Pictures are to be left out, and every entry repeated exactly.

┌──

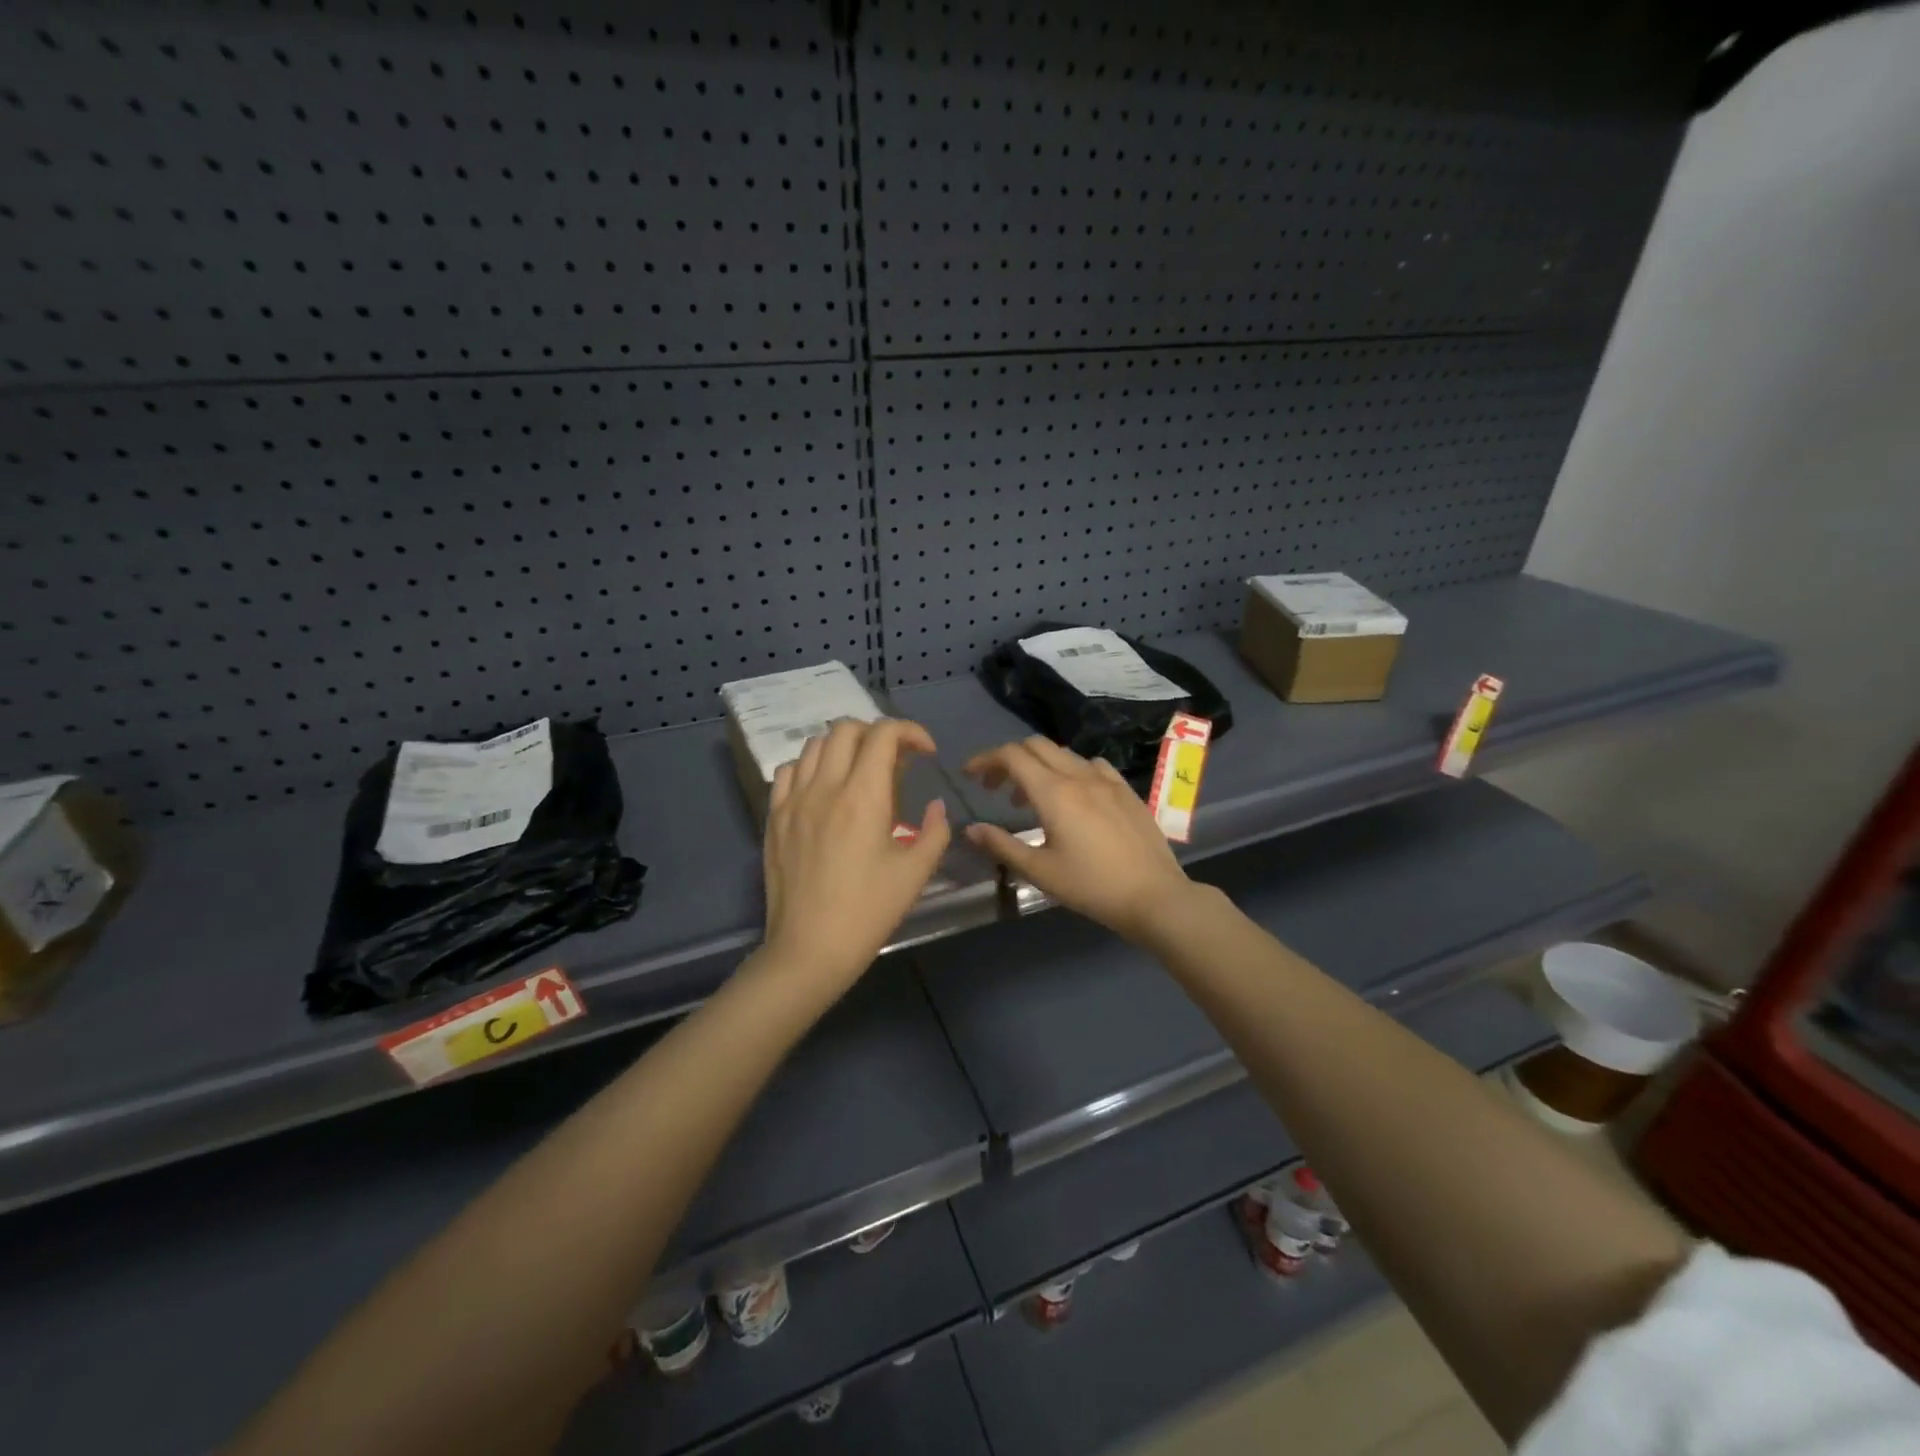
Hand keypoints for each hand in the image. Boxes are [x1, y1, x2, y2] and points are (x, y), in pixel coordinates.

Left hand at [760, 718, 951, 995]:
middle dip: (878, 733)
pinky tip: (824, 789)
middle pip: (846, 729)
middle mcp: (825, 787)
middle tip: (896, 760)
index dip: (911, 731)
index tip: (927, 752)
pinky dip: (811, 766)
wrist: (809, 948)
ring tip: (861, 772)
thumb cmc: (868, 912)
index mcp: (863, 796)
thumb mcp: (915, 873)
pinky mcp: (774, 817)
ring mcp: (793, 800)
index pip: (884, 734)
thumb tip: (936, 806)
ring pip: (815, 744)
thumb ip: (935, 831)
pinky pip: (789, 771)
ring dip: (844, 747)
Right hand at [962, 737, 1198, 942]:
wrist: (1154, 895)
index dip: (985, 759)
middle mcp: (1079, 776)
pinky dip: (1070, 770)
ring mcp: (1106, 780)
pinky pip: (1092, 765)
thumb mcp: (1040, 871)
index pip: (1012, 756)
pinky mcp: (1126, 790)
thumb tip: (972, 829)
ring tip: (1030, 798)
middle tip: (995, 787)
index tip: (970, 775)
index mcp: (1054, 792)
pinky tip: (1073, 795)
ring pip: (1063, 754)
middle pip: (1036, 746)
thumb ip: (1002, 845)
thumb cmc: (1091, 886)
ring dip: (1039, 765)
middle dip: (1009, 759)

└──

_Written solution_
Hand keypoints for each hand in the image. Boxes are [x1, y1, x2, y2] and points are (x, y), in pixel coordinates.

Left hand at [760, 718, 951, 995]:
middle dip: (878, 733)
pinky tip: (824, 789)
middle pip: (846, 729)
middle mcp: (825, 787)
middle tip: (896, 760)
index dip: (911, 731)
index tip: (927, 752)
pinky dip: (811, 766)
wrist: (809, 948)
ring tip: (861, 772)
thumb cmc: (868, 912)
index mcp: (863, 796)
thumb mcp: (915, 873)
pinky mcp: (774, 817)
ring mcp: (793, 800)
index pip: (884, 734)
thumb tip: (936, 806)
ring pip: (815, 744)
thumb ip: (935, 831)
pinky pip: (789, 771)
ring dip: (844, 747)
Right hand at [962, 737, 1198, 942]:
wrist: (1154, 895)
index dip: (985, 759)
middle mcp: (1079, 776)
pinky dip: (1070, 770)
ring mcp: (1106, 780)
pinky pip: (1092, 765)
thumb mcp: (1040, 871)
index pip: (1012, 756)
pinky mcp: (1126, 790)
thumb tip: (972, 829)
ring tip: (1030, 798)
middle tip: (995, 787)
index tip: (970, 775)
index mcp: (1054, 792)
pinky tip: (1073, 795)
ring pip: (1063, 754)
middle pip: (1036, 746)
thumb ip: (1002, 845)
thumb cmc: (1091, 886)
ring dip: (1039, 765)
middle dip: (1009, 759)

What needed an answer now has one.